Nope, it's much simpler than that. Breweries, factories, warehouses, mills, and other abandoned buildings are sacrificial victims of the war against meth. Clueless - and powerless - to combat meth effectively, law enforcement have thrown vacant and abandoned buildings to the wolves as a delaying tactic. Every backpack full of wire or pipe taken from these places is a car stereo or television not stolen, a purse not snatched, a taxpayer - and voter - not mugged to feed someone's habit. Buildings don't vote, and abandoned buildings produce no tax revenue, so this is - politically - a safe tactic.

Well, mostly safe, anyway. I believe it's going to lead to a few unpleasant surprises in the near future. For one, I think the meth problem in metropolitan areas is, at present, underestimated compared to rural areas. With fewer sources of copper outstate, rural meth users are more likely to fall on theft, robbery, shoplifting, and burglary to feed their addictions, while, with everyone overlooking the huge flow of "free" funding in and around cities and their abandonments, the usual metric in metro areas - drug-related crime - is lower than it otherwise would be. Secondly, I think that we're all going to be in for a rude awakening when currently-existing sources of easily-accessible copper scrap are exhausted, and drug-related crime skyrockets. People with $100-a-day habits can waltz in and out of their neighborhood abandonments every day, supporting their addiction with an hour or so of work and a backpack of metal. Given pawn-shop prices for popularly-stolen electronics, supporting the same habit through theft and burglary requires a one-man or -woman crime spree... every single day of the year, until they're caught.

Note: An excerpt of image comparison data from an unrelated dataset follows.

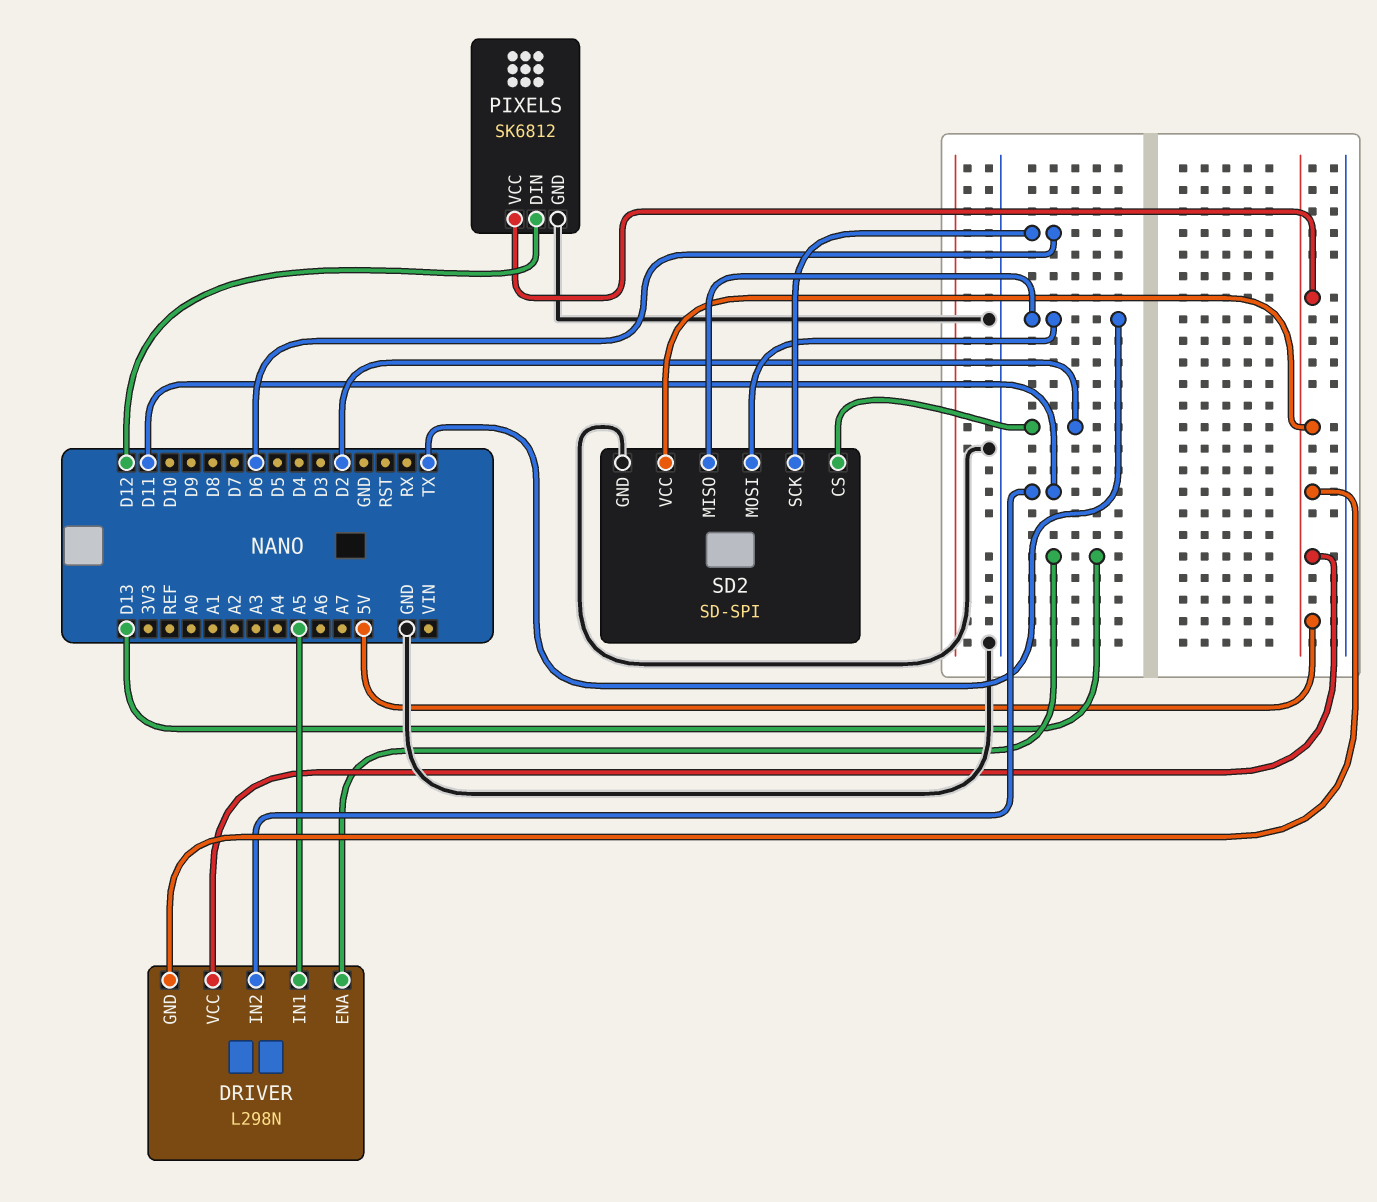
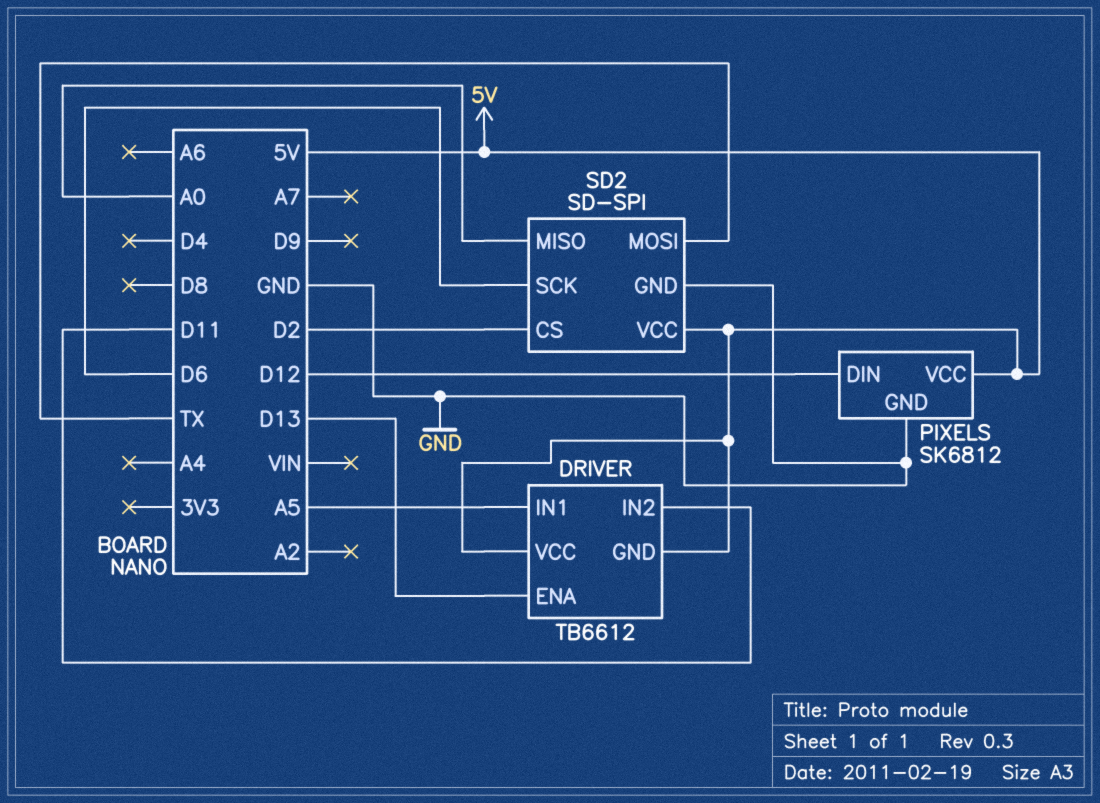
DRIVER: L298N -> TB6612
SD2 pin MISO: TX -> A0

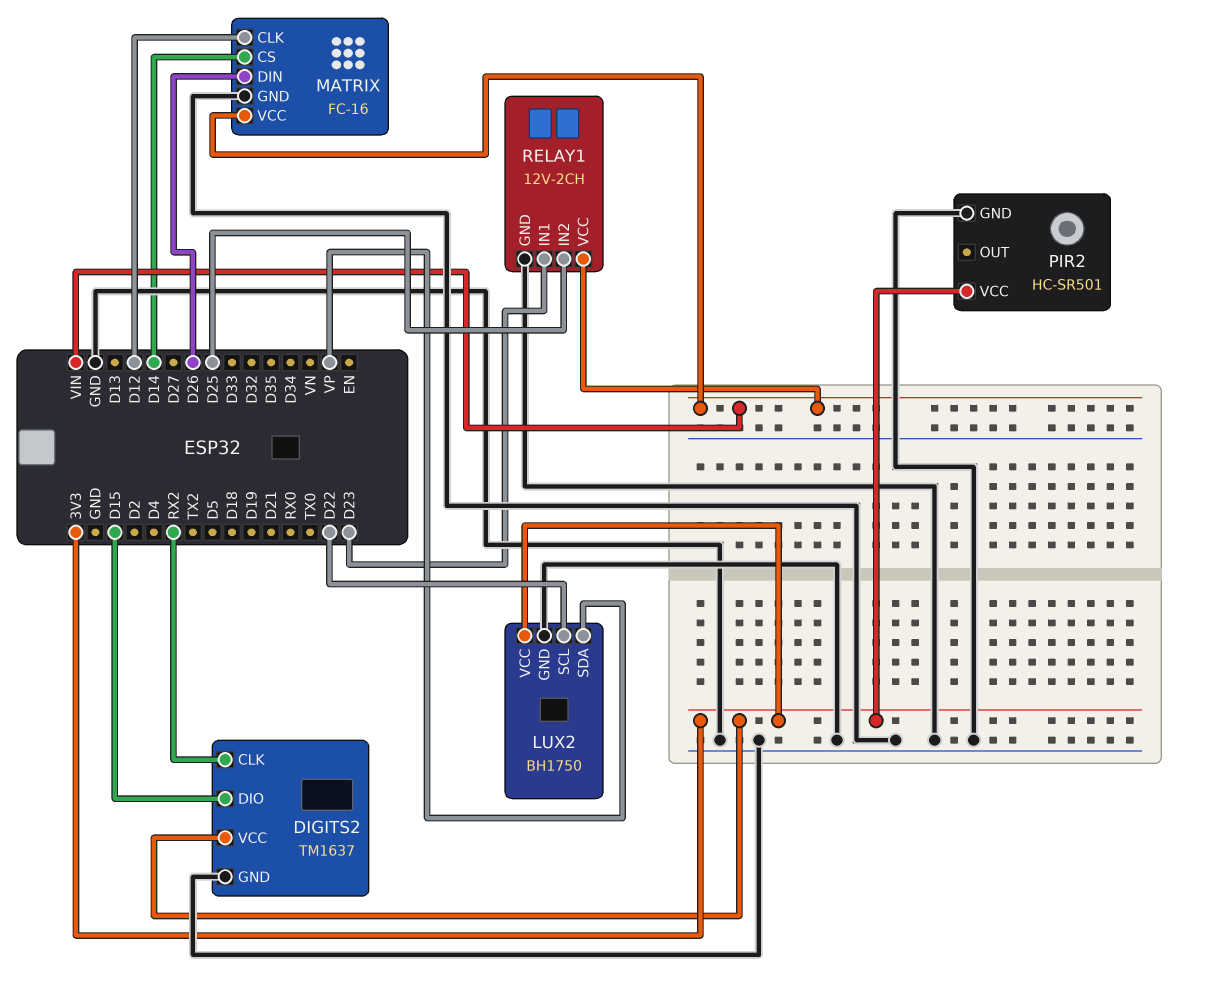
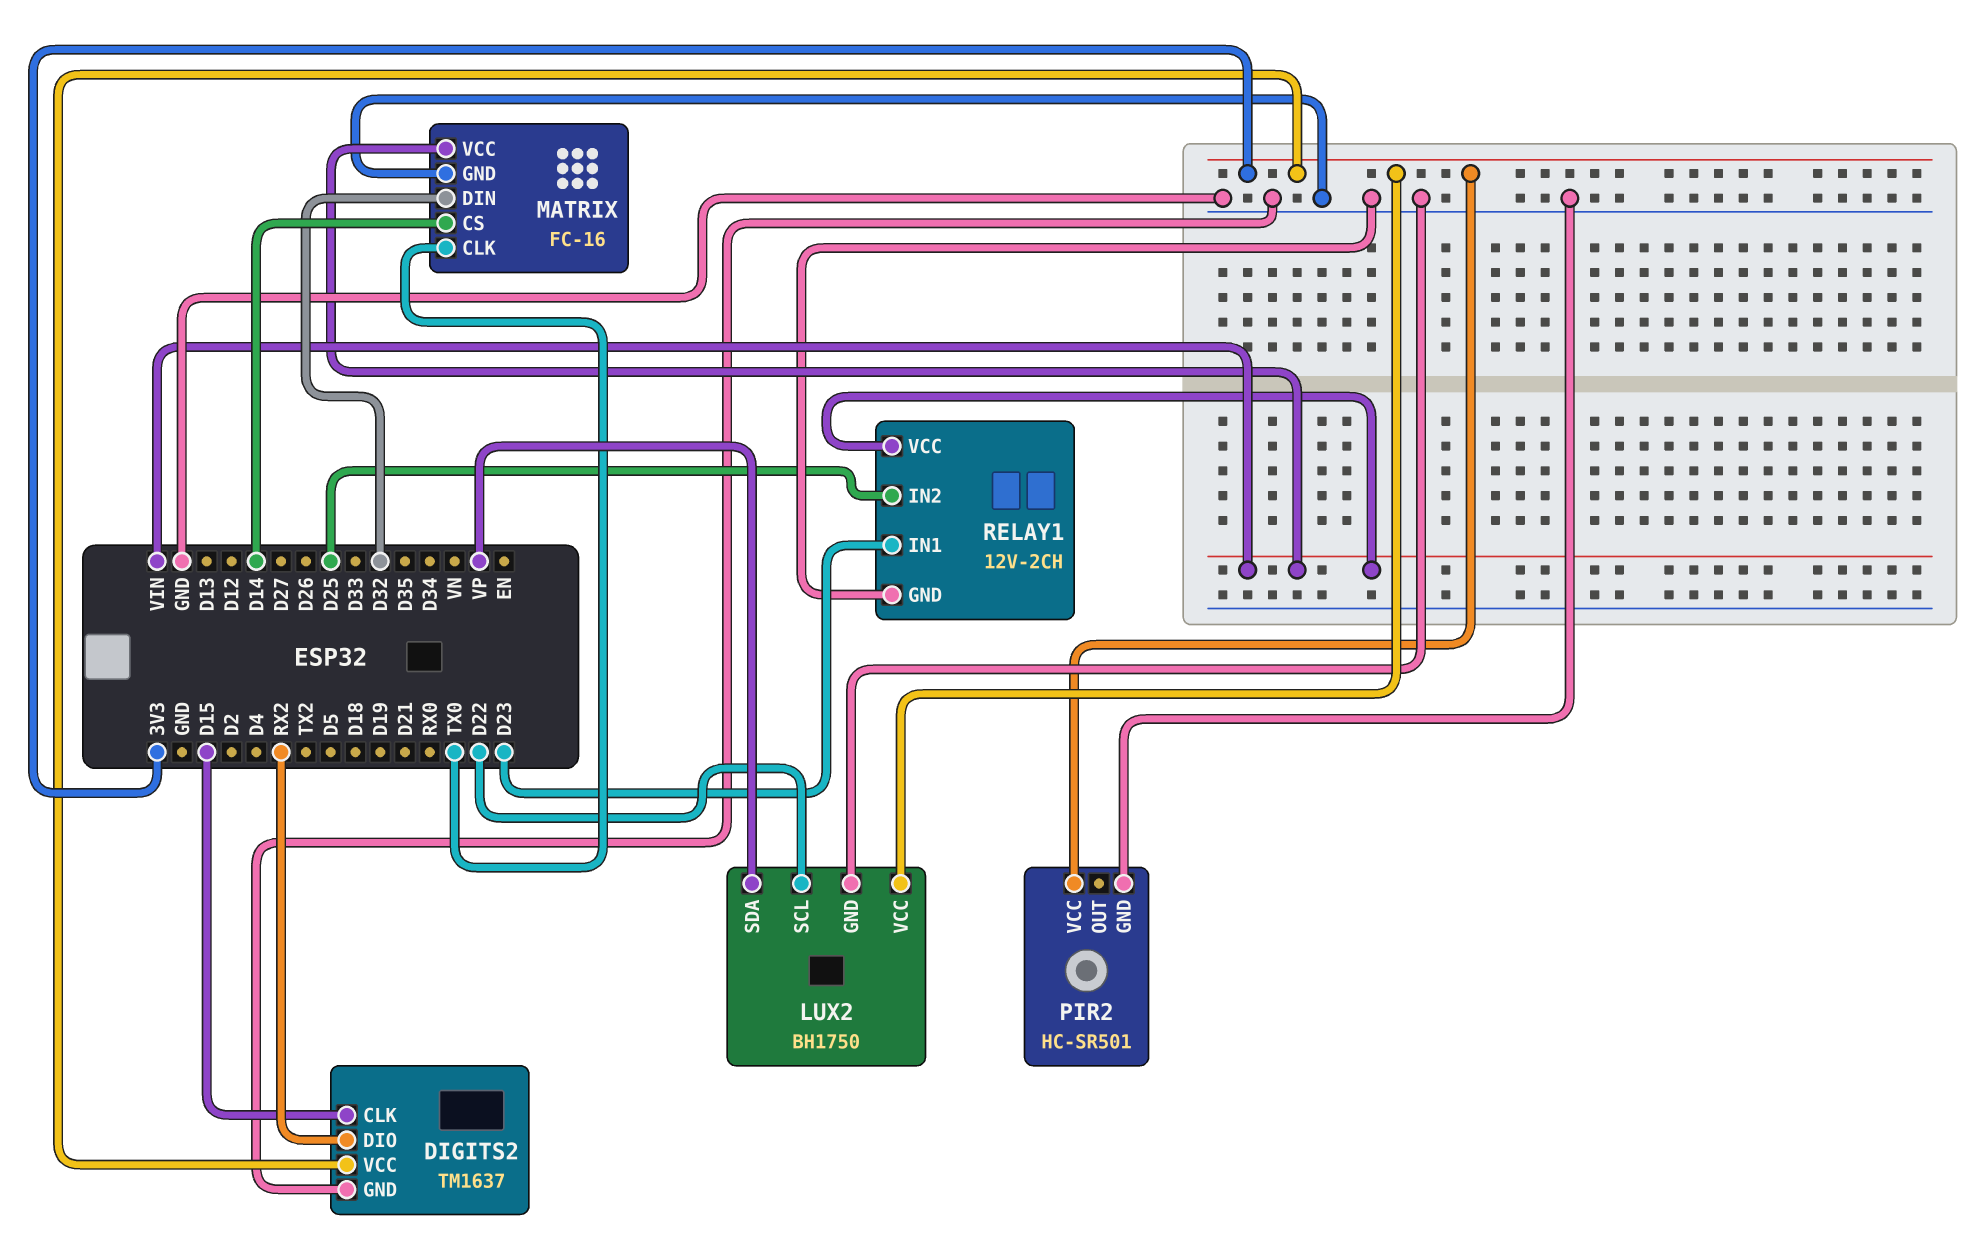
DIGITS2 pin CLK: RX2 -> D15
DIGITS2 pin DIO: D15 -> RX2
MATRIX pin CLK: D12 -> TX0
MATRIX pin DIN: D26 -> D32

Ceding abandoned buildings to meth users would be a forgiveable delaying tactic in the war on drugs... if there were an actual strategy to follow up with, but there isn't. No, at least in Minnesota, the out-of-control problem is being addressed only indirectly, by targeting symptoms, rather than causes. Nobody has a freaking clue what to do about meth users, so they pass laws to make it harder for meth cooks to get their raw ingredients. What's the effect? Meth prices go up, addicts have to steal still more to support their habits. The theft gets to be a problem... so what do we do? Launch public-awareness campaigns urging people to lock their doors, install security systems, and add motion-activated lighting around their property. What's the effect? Addicts turn to shoplifting, or robbery... or any of dozens of other ways of getting the money they need to support their habits. If we did something about the addicts, and the dealers, maybe we'd get somewhere. Sadly, in a world where the war on drugs has taken the back burner to fear-mongering and the war on terror, that's unlikely to happen.